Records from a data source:
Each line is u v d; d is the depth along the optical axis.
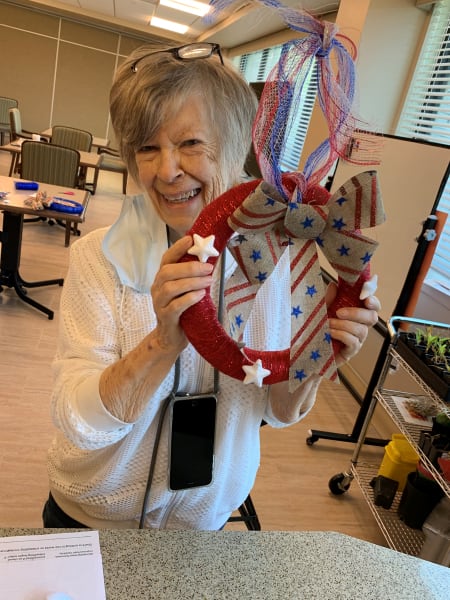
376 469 2.56
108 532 0.79
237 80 0.76
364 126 0.60
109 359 0.82
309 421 2.95
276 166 0.59
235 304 0.65
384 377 2.21
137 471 0.87
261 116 0.58
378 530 2.20
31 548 0.73
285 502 2.27
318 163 0.62
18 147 5.54
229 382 0.87
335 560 0.83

What you will do:
Would you set down each line of the data exactly, with no images included?

Your response:
Each line is u v d; d is the depth along the optical axis.
376 469 2.56
108 532 0.79
237 80 0.76
364 126 0.60
109 359 0.82
309 421 2.95
276 166 0.59
235 304 0.65
384 377 2.21
137 471 0.87
261 116 0.58
378 530 2.20
31 548 0.73
285 502 2.27
318 163 0.62
18 147 5.54
229 382 0.87
335 560 0.83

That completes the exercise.